As I figured, they wanted to call me to a meeting to reiterate what they asked in the emails, basically chastising me about the emails. I told them that I felt like I was being hassled and how everything that I did was under scrutiny and that I hated coming to work and something had to change and soon.
My supervisor said that I didn’t have common sense when it came to office practices and I lit into her. I told them that the meeting was pointless because I know that the write up is coming. I also told them if they thought I was so incompetent then they should fire me because I am tired of them finding little things to complain about.
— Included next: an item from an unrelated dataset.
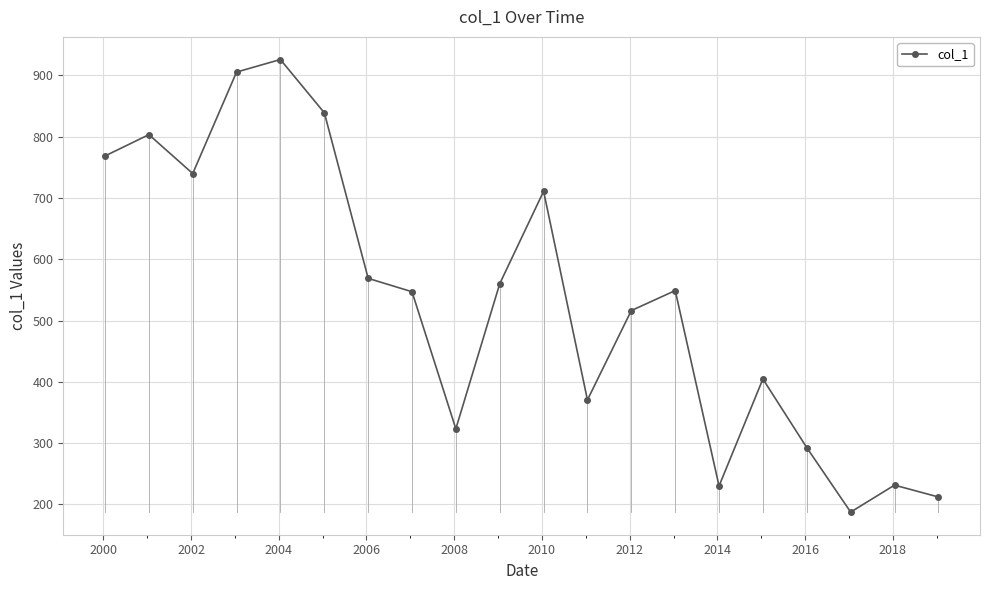

How many points are lower than both their immediate neighbors (excluding endpoints)?

5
Another thing they pointed out was that Wimp asked me to type up a form for him. I typed the form and emailed him saying that I had the form ready in my office when he was ready. They said I was being disrespectful expecting him at his title to come and get anything from me and I should have taken it to him. My reply was, “Yeah, cause I was asking him to fetch it huh? I must be so insignificant that I can run stuff all around but he’s too good? He comes down for anything else. If he had a problem with getting work from an amoeba like me, he should have said so.”
I relayed to them that in seven years of working for my company, you are the only two who have ever had a problem with me. Everything I do is wrong, and if I’m so useless and you want to get rid of me just fire me because I’m tired of being harassed.
Dragon Lady said that she wanted me to say I’d do better. I honestly couldn’t say it, felt like making a deal with the devil. I’m getting written up anyway, not about to kiss her a$$.
The union rep was really sweet; she kept trying to calm me down. She spoke during the meeting asking what harm the lack of copying did and my boss said that it wasn’t what happened but what “could have” happened. After the meeting, the union rep came in my office and she told me about how God never gives us more than we can handle. That was somewhat comforting but I just wanted to leave for the day.
So I know that soon enough I will be away from here. As the countdown nears, I am going to seek opinions on what to include in my two week notice. I know that somewhere someone likes their job, one day, I’d like to be one of those people.